Today, ESMA will publish draft rules designed to protect ETF investors – although active managers and other industry participants have called for sweeping rules to curb ETFs, those calls haven’t filtered down on the regulatory front, at least when it comes to this first piece of rulemaking.
The focus of ESMA’s rules will be improving the quality of information ETFs provide to investors. They’ll also ask ETFs to disclose their securities lending practices and give greater detail about the securities they hold. The regulator stopped short of handing ETFs the killer “complex” label that would mean investors have to buy them from advisors.
All this is good news for the industry – and it could just point to regulators’ softening stance on exchange-traded products in the future. I think it’s also good news for investors – pushing ETFs into the advisor realm really would have been a huge mistake in my view, especially for a product that has been deservedly lauded as an investment democratizer in the retail space.
Surprisingly, amidst all the disclosure rules, ESMA did not address one factor that has dogged investors and could provide a real risk – tracking error. It happens more than you think in an industry that is meant to provide value to investors by closely tracking an index.
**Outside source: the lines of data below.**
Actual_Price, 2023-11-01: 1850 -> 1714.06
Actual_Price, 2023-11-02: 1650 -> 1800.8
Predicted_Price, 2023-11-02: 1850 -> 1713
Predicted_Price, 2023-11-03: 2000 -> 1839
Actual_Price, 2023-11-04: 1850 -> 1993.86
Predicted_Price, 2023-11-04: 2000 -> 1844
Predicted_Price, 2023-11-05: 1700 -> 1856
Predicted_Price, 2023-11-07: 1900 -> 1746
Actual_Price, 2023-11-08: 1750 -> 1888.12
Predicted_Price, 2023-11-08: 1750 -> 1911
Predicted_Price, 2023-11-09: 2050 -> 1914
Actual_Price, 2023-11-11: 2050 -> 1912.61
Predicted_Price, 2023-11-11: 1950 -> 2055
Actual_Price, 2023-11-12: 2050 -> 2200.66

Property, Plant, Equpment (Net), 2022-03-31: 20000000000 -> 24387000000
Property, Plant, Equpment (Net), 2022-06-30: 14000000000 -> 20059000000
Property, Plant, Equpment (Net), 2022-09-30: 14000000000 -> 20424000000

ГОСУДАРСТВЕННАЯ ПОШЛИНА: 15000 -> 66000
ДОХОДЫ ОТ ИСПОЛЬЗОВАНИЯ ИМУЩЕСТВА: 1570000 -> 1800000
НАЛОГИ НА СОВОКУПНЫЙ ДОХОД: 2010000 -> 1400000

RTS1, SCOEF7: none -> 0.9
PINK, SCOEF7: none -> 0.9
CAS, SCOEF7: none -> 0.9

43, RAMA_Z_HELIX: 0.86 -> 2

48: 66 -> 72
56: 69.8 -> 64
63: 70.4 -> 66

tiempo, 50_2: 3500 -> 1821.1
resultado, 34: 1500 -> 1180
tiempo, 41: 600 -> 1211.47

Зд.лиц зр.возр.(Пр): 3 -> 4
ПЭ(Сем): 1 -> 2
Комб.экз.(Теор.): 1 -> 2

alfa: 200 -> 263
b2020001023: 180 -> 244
Variation in performance on either side of the index can cost investors and it does bear scrutiny by regulators in the future. Will US regulators look more closely at this? Probably not – the most vocal ETF critics haven’t really set their sights on this issue, choosing instead to focus on the role of derivatives and the importance of collateral. However, EDHEC thinks it’s worrying and said so in this paper published last week.
No doubt, ETF providers will now be looking now to US regulators as they produce their own recommendations for the future of the industry. But if ESMA is any indication, it could be a much smoother ride for ETFs that some thought previously.